The Mosquito Creek location, said Ashley, has been an eyesore that will be restored.
"This is basically as degraded a habitat as you can get," he said of the estuary's current condition.
Barry Chilibeck, with Northwest Hydraulic Consultants, another partner in the restoration project, said the Mackay Creek construction has made vast improvements on the salmon run already, but more changes are still to come.
"There were some real serious impediments in this estuary in Mackay Creek," said Chilibeck. One of the impediments was a large concrete weir that created an obstacle for the migrating fish.

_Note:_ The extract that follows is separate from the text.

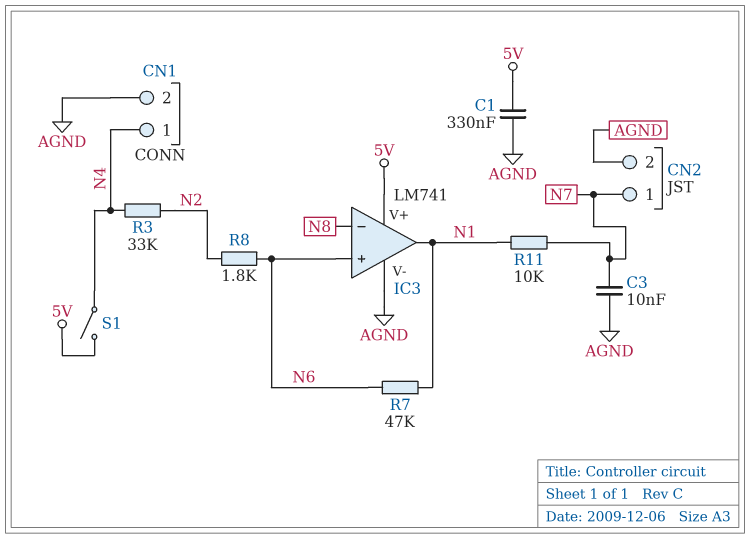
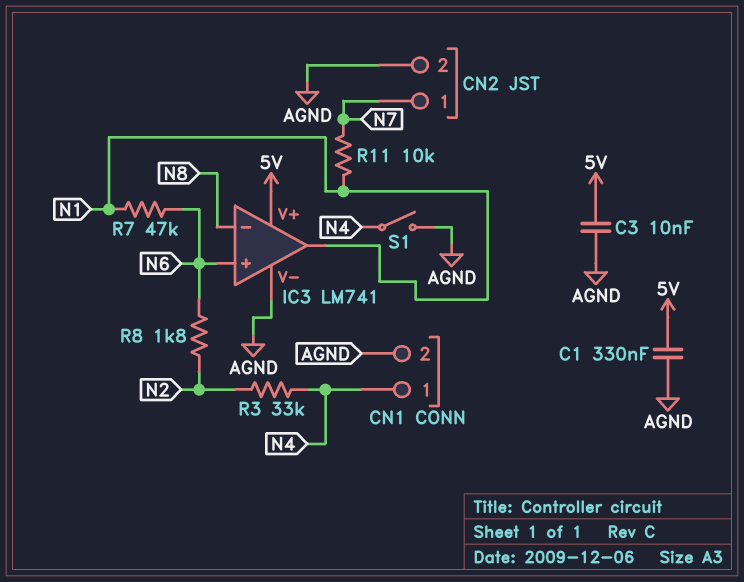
C3: 10nF (AGND, N7) -> 10nF (5V, AGND)
S1: switch (5V, N4) -> switch (AGND, N4)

"This developed a really high drop and the chum and the coho salmon that came in the estuary at low tide, there was no way for them to get over that weir," said Chilibeck. "When that happened it made them subject to predation in the lower estuary by seals. One of the primary things was getting rid of that weir and that's what we did."
The weir is being replaced with a naturalized creek outlet, said Chilibeck, which gives the salmon a more natural channel to climb up at any tide level.
"The second part of the project is along this shoreline, along the west side," he said. "What you don't see is a lot of salt marsh and vegetation, and that's primarily because the elevations that those are sitting at are too low."
To solve that problem, Chilibeck said pads would be built at the right elevation that will allow a salt marsh community, such as plants, to develop as well as putting in wood to keep geese away.
Tom Tasaka, project director at Seaspan, said construction crews at Mackay have had to work with the tides, adding that crews have started as early as 2 a.m. He said the project is right in line with Seaspan's core values and collaborating with the other groups was important.
"I'm a project director so to make anything happen you have got to do things in a partnership," said Tasaka.
Bodwell High School, located adjacent to Mackay Creek estuary, has also been involved in the process, including educational efforts.
Paul Yuen, president of Bodwell, said they have students from 38 countries attending the school this fall and having the exposure to Mackay Creek is an important learning experience.
"Most of these students come from developing countries and they have a lot of challenges in their environment," said Yuen. "We are going to mobilize the whole school community to be taking part, to be observing, to be helping, to be getting their hands dirty, and hopefully they can bring this back to their own country."
Along with the City of North Vancouver, the federal government has also helped contribute to the project.
Andrew Saxton, MP for North Vancouver, said the federal government has 104 projects on the go across the country.
"It's great because every layer of government involved is making it happen," said Saxton of the North Vancouver projects. "It's really impressive to see that happening."
Brian Springinotic, CEO of HCTF, said the benefit of restoring the estuaries will go back into the community and that keeping the estuaries in pristine condition will fall on the shoulders of those in the surrounding areas.
"We are looking to local partners to monitor the sites," said Springinotic. "Each one is going to be different. The solution to who will sustain them will vary from site to site."
Estuaries, though small in size and in numbers, said Ashley, are disproportionately important because of their ecological significance.
"It's like for cars or transportation, it's a big sort of meeting place of creatures from all those different environments - aquatic, terrestrial, marine and fresh water - and so when you lose those, it's like the lights at an intersection go out, things start to fall apart," said Ashley.
"Without functioning estuaries you can't have healthy salmon populations, you've got a chain with a broken link."